シュルレアリズム
シュルレアリズム
<遊ぶ>シュルレアリズム@損保ジャパン東郷青児美術館。
美術館は42階。よっぽどのことが無い限り、超高層には上らないようにしているのだけれどしょうがない。よっぽどの展覧会だ。
展覧会の監修は巖谷國士。出展作品のリストを見ると、マン・レイのいくつかの写真以外はほぼ全て国内の美術館などが持っているもののようだ。日本にここまでシュルレアリズムが浸透しているのは瀧口修造の影響だろう。彼の最初で最後のヨーロッパ旅行(1958)の際、カダケスのダリのアトリエでマルセル・デュシャンに偶然会った、そのことが書かれた絵はがきが展示されていて感銘を受ける。宛先は綾子夫人。書きたいことを全て書こうとするかのような小さい文字がびっしりと小さいハガキを埋め尽くし、当時の興奮が伝わってくるようである。切手の貼り方すらも「さすが瀧口修造」などと深読みを誘う。瀧口修造はロトデッサンやデカルコマニーなどの作品も面白い。岡崎和郎さんと作った「檢眼圖」などが展示されているのも良かった。
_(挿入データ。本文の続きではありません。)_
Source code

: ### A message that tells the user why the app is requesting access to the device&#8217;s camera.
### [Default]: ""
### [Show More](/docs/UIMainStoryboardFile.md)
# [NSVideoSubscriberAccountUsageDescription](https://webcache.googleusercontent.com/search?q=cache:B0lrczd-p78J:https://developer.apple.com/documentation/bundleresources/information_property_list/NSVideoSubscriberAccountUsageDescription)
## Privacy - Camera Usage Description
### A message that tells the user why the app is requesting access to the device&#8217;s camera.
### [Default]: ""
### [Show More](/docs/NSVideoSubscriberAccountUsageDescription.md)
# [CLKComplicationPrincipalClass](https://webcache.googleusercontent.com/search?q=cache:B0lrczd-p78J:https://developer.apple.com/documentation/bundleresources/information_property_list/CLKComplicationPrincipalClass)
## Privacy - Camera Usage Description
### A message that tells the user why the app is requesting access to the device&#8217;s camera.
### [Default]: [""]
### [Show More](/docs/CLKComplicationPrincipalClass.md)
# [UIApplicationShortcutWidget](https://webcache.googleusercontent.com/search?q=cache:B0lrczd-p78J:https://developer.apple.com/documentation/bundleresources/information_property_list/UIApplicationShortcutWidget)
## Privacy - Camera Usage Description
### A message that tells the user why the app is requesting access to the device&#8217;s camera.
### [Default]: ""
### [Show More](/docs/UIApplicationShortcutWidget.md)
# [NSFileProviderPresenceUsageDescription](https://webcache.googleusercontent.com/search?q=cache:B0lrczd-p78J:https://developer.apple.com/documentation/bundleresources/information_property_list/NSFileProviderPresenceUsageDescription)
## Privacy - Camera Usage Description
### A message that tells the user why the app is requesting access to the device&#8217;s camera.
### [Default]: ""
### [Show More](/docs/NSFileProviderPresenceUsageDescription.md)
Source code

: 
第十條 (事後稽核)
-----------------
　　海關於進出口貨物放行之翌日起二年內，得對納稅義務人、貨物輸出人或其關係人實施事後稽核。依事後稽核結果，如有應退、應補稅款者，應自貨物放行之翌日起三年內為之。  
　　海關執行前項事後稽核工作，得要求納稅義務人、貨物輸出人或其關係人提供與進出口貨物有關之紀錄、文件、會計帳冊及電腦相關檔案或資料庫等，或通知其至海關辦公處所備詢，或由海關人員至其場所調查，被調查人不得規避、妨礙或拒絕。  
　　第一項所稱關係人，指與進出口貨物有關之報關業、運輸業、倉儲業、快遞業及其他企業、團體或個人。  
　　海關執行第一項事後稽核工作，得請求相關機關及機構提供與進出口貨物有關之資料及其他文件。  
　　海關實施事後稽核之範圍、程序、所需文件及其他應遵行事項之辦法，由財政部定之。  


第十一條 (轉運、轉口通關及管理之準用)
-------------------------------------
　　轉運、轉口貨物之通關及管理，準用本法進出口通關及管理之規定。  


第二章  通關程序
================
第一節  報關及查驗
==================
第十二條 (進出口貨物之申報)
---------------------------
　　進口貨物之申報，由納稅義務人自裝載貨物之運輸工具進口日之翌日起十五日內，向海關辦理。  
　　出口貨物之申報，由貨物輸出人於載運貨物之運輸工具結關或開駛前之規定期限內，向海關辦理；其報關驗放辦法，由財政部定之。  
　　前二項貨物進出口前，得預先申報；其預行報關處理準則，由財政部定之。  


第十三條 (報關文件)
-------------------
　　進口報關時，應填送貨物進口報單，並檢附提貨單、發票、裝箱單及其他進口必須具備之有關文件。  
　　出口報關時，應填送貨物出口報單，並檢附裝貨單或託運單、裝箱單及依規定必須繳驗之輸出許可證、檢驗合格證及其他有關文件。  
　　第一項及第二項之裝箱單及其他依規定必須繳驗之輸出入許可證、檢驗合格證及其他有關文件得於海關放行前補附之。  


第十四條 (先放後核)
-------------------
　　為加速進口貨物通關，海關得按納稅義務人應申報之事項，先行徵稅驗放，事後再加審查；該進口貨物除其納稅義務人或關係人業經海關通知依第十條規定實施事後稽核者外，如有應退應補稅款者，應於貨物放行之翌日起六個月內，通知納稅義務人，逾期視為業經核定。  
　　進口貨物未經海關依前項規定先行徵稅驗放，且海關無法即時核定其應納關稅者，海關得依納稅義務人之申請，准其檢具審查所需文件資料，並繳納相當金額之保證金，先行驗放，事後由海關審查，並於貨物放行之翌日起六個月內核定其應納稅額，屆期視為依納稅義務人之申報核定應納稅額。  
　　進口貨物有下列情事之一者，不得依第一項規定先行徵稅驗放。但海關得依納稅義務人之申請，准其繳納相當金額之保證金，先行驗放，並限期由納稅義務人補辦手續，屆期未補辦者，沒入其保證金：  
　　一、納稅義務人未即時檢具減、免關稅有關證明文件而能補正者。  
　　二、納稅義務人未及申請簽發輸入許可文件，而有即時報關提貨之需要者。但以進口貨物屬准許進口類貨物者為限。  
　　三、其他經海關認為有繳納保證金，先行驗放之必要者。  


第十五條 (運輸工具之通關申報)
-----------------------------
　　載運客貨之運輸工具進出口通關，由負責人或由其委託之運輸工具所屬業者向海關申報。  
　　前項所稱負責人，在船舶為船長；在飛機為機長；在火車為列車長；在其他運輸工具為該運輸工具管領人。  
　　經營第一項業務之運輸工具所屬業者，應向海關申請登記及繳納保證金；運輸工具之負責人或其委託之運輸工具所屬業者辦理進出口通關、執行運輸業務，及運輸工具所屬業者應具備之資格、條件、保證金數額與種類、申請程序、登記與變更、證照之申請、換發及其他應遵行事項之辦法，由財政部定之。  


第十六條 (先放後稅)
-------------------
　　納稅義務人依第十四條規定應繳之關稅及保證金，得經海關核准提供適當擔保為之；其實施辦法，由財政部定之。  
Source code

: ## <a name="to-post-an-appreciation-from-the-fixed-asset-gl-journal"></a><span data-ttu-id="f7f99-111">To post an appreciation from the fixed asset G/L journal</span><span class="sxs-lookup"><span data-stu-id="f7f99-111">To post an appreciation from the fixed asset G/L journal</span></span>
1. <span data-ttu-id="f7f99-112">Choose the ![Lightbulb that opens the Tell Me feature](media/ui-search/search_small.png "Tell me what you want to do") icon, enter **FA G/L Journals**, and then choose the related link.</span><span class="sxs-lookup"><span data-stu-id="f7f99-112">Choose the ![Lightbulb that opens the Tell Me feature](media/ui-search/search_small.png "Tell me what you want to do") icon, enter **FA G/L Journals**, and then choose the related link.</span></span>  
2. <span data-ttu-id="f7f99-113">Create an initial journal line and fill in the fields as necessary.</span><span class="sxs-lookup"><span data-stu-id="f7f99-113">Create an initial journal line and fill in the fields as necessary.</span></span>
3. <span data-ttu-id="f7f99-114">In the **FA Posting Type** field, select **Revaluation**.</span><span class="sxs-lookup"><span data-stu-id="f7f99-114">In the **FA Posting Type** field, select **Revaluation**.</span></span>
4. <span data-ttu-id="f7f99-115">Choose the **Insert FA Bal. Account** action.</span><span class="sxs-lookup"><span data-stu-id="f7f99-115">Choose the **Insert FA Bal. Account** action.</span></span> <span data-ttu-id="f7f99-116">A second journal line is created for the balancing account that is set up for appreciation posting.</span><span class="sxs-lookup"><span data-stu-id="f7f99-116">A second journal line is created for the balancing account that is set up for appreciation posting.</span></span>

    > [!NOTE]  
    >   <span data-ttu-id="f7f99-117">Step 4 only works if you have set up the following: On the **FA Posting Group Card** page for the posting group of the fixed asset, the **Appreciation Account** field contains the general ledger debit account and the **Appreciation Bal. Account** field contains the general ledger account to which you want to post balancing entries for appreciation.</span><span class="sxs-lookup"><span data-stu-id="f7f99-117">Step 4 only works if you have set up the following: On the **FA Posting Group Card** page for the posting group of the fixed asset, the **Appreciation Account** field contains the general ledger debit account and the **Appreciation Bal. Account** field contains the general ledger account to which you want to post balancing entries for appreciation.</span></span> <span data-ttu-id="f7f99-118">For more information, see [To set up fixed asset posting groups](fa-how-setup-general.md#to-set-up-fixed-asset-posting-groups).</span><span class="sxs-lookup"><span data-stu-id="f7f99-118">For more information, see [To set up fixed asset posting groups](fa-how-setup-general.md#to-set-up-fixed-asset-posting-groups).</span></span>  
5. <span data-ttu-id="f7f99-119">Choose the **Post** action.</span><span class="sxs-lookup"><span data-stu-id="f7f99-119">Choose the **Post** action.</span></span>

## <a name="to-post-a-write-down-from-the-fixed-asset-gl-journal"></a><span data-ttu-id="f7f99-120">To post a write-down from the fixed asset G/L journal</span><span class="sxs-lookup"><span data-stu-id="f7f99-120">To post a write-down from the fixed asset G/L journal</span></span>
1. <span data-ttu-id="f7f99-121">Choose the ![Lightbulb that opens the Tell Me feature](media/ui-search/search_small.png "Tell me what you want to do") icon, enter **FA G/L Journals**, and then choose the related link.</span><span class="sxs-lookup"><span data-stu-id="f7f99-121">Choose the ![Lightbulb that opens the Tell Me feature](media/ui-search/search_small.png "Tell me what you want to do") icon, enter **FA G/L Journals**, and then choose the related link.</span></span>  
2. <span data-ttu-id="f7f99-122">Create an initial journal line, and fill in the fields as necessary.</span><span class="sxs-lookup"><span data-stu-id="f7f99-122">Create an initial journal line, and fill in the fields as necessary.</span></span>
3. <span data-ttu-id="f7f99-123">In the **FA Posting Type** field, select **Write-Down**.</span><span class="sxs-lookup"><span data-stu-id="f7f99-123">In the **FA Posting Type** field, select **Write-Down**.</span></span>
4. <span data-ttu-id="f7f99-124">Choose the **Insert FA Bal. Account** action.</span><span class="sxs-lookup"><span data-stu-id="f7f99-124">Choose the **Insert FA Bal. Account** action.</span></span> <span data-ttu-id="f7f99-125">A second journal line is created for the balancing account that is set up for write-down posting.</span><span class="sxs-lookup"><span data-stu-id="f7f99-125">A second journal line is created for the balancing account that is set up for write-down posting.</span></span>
ペーペーだった頃、磯崎さんのところで担当させてもらった奈義町現代美術館は、瀧口修造ゆかりの作家3組にサイトスペシフィックな作品を構想してもらい、それに屋根を架ける仕事だった。3組の作家とは荒川周作+マドリン・ギンズ、岡崎和郎、そして宮脇愛子。贅沢だった。もう竣工から19年経つ。「死なないこと」がコンセプトだった荒川さんは3年前に亡くなった。
話題を振りまいたゴッホの「ひまわり」がセザンヌの静物画、ゴーギャンの風景画を脇に従え、展示ルートの最後に鎮座している。何とも言えず場違いな感じ。